BarkBox, Inc.
- Company type: E-commerce, subscription service
- Traded as: Public
- Headquarters: New York, New York, United States
- Area served: US and Canada
- Founders: Carly Strife; Matt Meeker; Henrik Werdelin;
- CEO: Matt Meeker
- Revenue: ▲$365 million(2020)
- Employees: 450
- Website: www.barkbox.com
- Launched: December 2011; 14 years ago

= BarkBox =

Dog toy and treat subscription box

BarkBox is a monthly subscription business providing dog products, services, and experiences. Bark serves over two million dogs monthly through BarkBox and Super Chewer subscriptions and retail distribution.
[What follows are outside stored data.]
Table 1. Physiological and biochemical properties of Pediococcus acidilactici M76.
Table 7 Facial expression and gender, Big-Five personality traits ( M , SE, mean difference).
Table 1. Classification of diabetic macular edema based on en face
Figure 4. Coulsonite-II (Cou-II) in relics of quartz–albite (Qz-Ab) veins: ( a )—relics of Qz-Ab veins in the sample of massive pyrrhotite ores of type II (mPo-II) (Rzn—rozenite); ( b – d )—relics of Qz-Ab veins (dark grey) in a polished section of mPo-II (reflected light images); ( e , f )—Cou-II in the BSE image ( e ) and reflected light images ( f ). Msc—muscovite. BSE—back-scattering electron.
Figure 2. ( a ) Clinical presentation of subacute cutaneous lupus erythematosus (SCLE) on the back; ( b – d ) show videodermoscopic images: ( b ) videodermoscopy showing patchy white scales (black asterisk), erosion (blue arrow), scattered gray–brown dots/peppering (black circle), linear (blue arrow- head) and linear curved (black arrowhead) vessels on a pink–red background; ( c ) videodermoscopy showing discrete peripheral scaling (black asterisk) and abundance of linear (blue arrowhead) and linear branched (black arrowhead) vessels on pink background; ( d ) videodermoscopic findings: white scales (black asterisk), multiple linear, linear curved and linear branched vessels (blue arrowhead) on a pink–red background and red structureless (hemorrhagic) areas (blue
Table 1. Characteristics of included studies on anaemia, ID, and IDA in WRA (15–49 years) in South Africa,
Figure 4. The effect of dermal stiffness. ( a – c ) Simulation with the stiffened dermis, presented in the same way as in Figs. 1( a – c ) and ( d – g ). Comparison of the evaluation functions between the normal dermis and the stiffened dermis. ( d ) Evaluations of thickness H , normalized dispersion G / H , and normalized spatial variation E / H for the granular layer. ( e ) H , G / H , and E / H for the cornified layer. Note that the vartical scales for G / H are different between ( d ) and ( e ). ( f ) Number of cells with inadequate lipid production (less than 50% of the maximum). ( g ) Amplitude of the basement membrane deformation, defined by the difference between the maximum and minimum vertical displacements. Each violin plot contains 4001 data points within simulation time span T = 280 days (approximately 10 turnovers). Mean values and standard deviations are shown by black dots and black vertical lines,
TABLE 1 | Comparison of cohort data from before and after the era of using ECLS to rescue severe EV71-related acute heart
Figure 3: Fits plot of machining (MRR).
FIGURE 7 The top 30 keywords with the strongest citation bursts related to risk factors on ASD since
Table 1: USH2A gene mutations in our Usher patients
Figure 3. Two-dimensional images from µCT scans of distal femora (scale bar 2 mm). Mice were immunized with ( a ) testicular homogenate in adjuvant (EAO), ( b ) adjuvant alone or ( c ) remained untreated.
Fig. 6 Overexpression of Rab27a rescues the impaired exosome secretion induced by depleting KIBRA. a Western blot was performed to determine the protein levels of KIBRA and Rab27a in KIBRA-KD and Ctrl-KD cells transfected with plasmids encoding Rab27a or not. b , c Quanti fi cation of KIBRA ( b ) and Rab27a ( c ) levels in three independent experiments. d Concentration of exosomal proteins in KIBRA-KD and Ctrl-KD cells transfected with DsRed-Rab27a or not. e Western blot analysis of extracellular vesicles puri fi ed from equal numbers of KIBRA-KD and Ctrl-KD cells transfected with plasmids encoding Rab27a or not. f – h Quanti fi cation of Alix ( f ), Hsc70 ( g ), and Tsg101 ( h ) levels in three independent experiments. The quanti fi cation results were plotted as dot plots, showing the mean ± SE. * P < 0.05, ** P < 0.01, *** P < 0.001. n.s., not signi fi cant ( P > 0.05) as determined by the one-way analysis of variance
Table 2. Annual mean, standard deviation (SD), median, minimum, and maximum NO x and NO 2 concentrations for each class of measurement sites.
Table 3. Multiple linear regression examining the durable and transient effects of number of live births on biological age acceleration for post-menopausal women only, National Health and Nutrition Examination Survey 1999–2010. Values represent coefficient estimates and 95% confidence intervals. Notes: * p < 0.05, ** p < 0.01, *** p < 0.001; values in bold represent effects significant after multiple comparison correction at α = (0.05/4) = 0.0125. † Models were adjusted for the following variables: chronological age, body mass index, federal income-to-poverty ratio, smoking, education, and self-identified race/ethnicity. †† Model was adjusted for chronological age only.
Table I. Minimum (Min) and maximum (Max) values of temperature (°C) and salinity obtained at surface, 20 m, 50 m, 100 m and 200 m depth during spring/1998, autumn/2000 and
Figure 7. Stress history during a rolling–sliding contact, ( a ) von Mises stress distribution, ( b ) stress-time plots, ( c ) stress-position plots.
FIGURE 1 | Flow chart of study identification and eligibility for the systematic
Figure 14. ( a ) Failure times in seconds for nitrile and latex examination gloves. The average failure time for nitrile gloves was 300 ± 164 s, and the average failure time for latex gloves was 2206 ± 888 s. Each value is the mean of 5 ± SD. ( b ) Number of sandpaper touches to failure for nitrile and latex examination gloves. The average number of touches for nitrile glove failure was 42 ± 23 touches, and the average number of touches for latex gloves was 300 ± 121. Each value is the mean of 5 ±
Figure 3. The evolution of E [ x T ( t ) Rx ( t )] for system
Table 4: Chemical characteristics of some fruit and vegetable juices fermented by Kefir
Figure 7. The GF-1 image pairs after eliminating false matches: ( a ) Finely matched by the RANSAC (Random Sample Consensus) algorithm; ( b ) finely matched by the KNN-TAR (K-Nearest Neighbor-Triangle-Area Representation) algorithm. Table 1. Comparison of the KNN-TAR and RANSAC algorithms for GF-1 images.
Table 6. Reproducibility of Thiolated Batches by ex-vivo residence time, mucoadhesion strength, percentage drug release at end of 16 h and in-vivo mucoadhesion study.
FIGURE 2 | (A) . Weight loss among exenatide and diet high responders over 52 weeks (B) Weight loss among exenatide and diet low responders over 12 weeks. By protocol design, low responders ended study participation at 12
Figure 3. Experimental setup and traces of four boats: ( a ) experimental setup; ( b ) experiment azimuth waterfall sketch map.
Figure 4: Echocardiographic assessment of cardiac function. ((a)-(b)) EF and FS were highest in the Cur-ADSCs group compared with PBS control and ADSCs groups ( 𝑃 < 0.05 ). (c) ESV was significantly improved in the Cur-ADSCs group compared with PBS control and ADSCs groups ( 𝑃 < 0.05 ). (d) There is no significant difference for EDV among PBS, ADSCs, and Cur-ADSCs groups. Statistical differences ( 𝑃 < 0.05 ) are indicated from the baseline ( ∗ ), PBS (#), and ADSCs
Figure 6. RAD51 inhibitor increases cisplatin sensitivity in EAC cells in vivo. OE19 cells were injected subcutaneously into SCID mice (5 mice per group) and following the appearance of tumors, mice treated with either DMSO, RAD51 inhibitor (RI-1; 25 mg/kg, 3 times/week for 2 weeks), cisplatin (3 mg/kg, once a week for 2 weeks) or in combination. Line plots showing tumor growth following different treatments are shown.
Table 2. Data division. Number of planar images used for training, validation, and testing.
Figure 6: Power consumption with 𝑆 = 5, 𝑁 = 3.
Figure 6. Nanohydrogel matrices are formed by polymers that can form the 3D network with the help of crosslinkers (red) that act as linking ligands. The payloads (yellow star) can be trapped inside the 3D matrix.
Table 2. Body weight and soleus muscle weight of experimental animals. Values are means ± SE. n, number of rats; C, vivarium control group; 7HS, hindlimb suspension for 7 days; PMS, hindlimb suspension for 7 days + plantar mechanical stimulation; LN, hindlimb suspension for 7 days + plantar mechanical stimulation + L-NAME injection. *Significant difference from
On December 17, 2020, Barkbox, Inc. and Northern Star Acquisition Corp. (NYSE: STIC.U), a publicly traded special purpose acquisition company, announced that they had entered into a definitive merger agreement. As a result of the transaction, which values the Company at an enterprise value of approximately $1.6 billion, Bark will become a publicly listed company on the New York Stock Exchange under the new ticker symbol, "BARK".

==History==
The company was founded December 2011 by Carly Strife, Matt Meeker, and Henrik Werdelin. Prior to co-founding BarkBox, Meeker co-founded the social networking site Meetup.com. Meeker is CEO. Werdelin had founded Prehype.

In April 2013, the company raised $6.7 million in a venture funding. The company surpassed the $25 million revenue run rate the same year. Bark received an additional $15 Million in Series B funding led by Resolute.vc, along with RRE, BoxGroup, Lerer Ventures, Bertelsmann Digital Media Investments, Slow Ventures, Daher Capital, CAA, Vast Ventures, and City National Bank in 2014.

Bark launched BarkCam in early 2014, a photo sharing app which operates as an "Instagram for dogs" and their owners.

BarkBox allows owners to personalize their dog's monthly subscription boxes based on their dog's needs. Each dog is unique and requires different toy options to match their style of play.

==Products and services==

- BarkBox, a monthly subscription service for dogs. Each BarkBox has at least 2 toys, 2 treats, and a chew each month, all based on a monthly theme.
- Bark Bright, a dog wellness product line. The company launched the first Bright product in October 2019 with Bright Dental — an enzymatic gel toothpaste and dental chew. Bright Dental received an honorable mention in Fast Companys World Changing Ideas 2020 and a mention in Times Best Inventions 2019.
- Bark Essentials, every day items for dogs such as a memory foam dog bed with bed sheets and poop bags.
- Bark Eats, a dog-food delivery service launched in March 2020.
- BarkPost, a dog-themed content site.
- BarkBuddy is similar to a "Tinder for dogs", as users can swipe left or right depending on their level of interest in the dog. The free app, available for iPhone and Android, is designed to match humans with dogs up for adoption at nearby shelters, and users can filter choices by gender, location, activity level, age, and size. The app is connected to rescue centers and shelters across the United States and Canada, and there are approximately 300,000 dogs in the database. The app sources many of its adoptable dogs from the pet adoption website Petfinder and from BARK's personal network of shelters and rescue organizations.
- Bark Air, a private jet service for dogs and their owners.